#### WHAT THE TASK ASKS:
Exact copies of all the lines below are needed, without the pictures.

#### THE DATA:
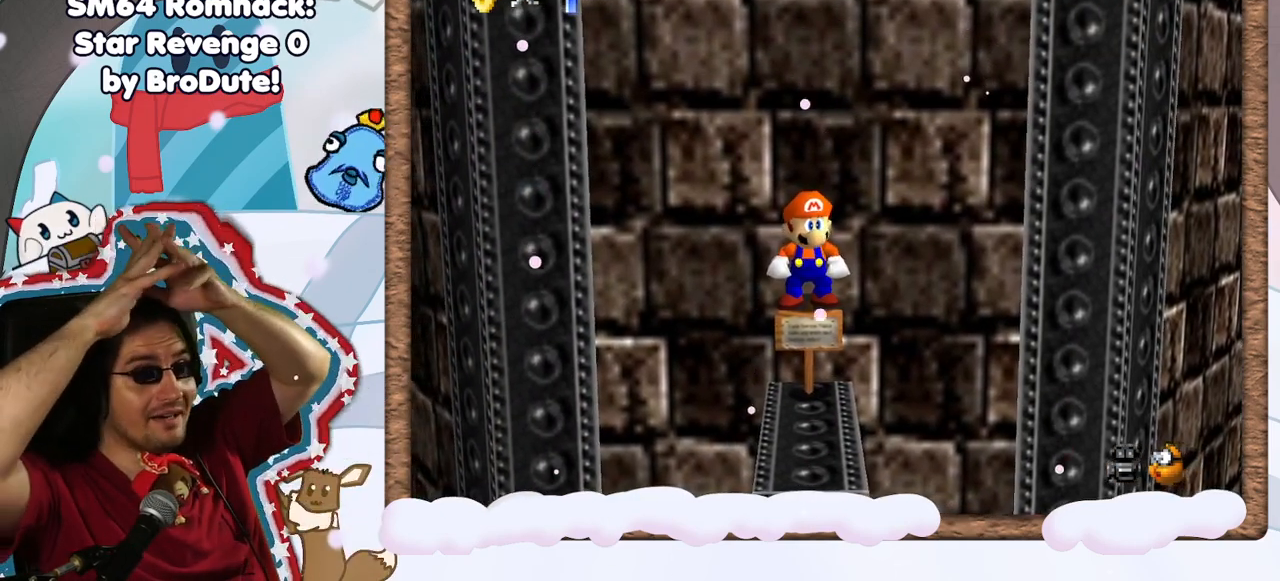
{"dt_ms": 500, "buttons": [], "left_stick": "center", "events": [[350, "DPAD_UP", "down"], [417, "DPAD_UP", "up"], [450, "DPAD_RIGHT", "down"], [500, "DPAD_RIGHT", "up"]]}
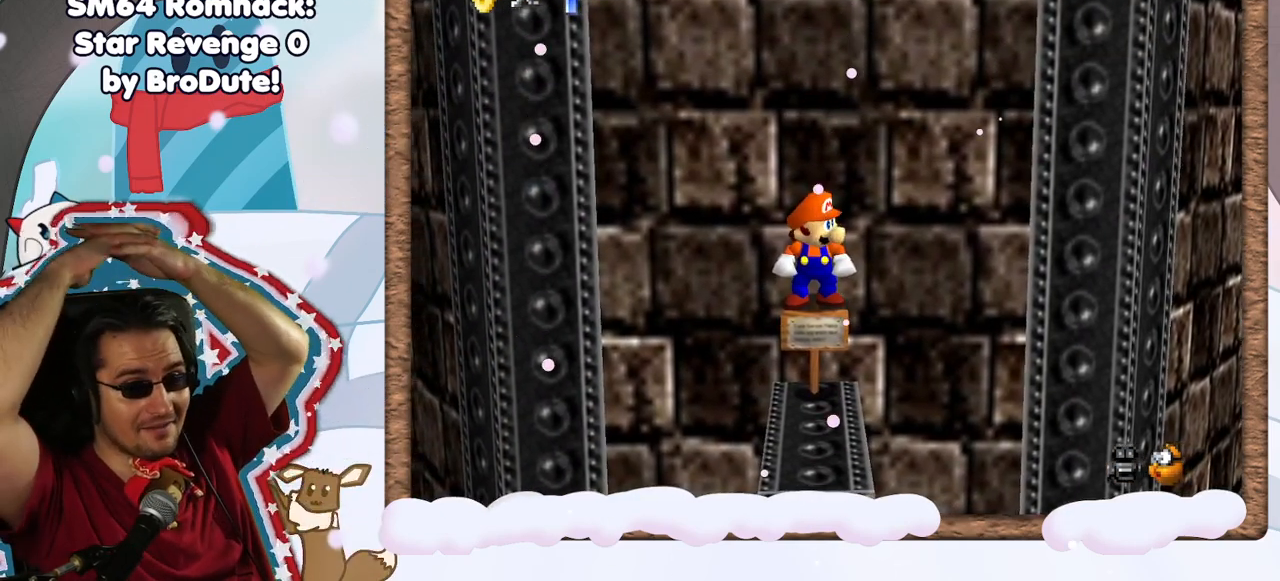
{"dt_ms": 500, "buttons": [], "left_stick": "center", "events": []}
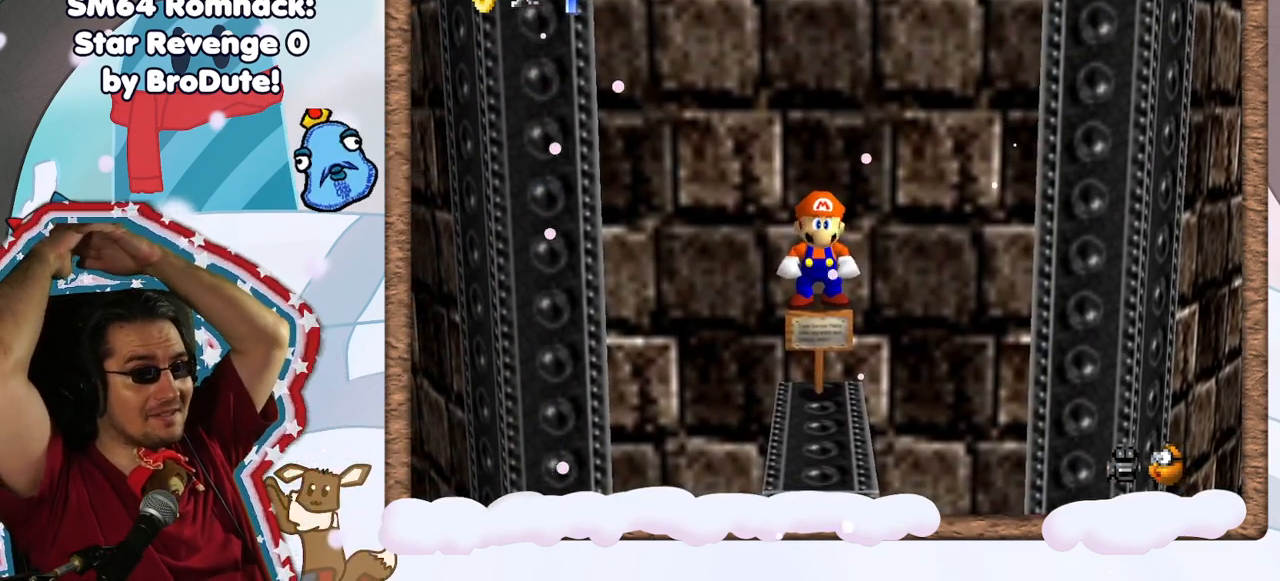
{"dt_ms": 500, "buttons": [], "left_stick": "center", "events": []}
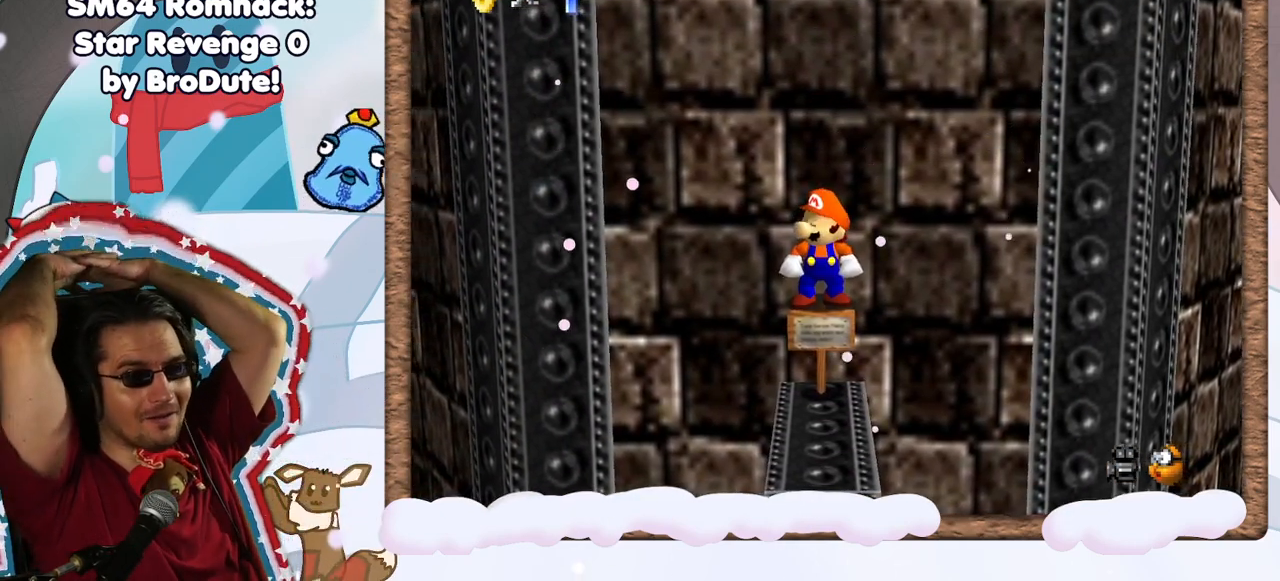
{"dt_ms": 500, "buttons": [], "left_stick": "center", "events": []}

#### WRITTEN ANSWER:
{"dt_ms": 500, "buttons": [], "left_stick": "center", "events": [[350, "DPAD_UP", "down"], [417, "DPAD_UP", "up"], [450, "DPAD_RIGHT", "down"], [500, "DPAD_RIGHT", "up"]]}
{"dt_ms": 500, "buttons": [], "left_stick": "center", "events": []}
{"dt_ms": 500, "buttons": [], "left_stick": "center", "events": []}
{"dt_ms": 500, "buttons": [], "left_stick": "center", "events": []}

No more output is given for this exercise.